▶ _Exercise details_
All entries are to be reproduced exactly; the pictures are to be omitted.

▶ _Data to use_
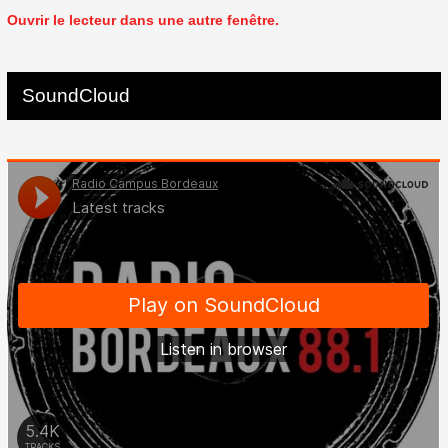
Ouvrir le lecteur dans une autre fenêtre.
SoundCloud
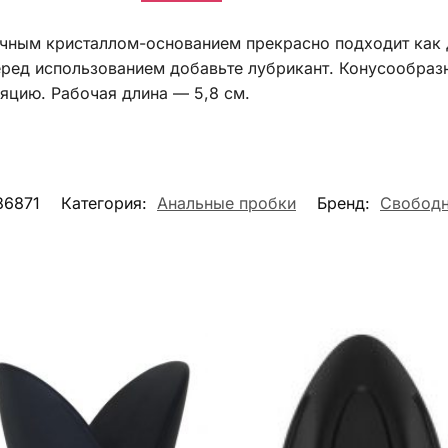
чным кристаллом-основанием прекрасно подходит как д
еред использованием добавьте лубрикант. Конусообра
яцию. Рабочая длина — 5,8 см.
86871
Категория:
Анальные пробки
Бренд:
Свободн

▶ _Expected answer_
Ouvrir le lecteur dans une autre fenêtre.
SoundCloud
чным кристаллом-основанием прекрасно подходит как д
еред использованием добавьте лубрикант. Конусообра
яцию. Рабочая длина — 5,8 см.
86871
Категория:
Анальные пробки
Бренд:
Свободн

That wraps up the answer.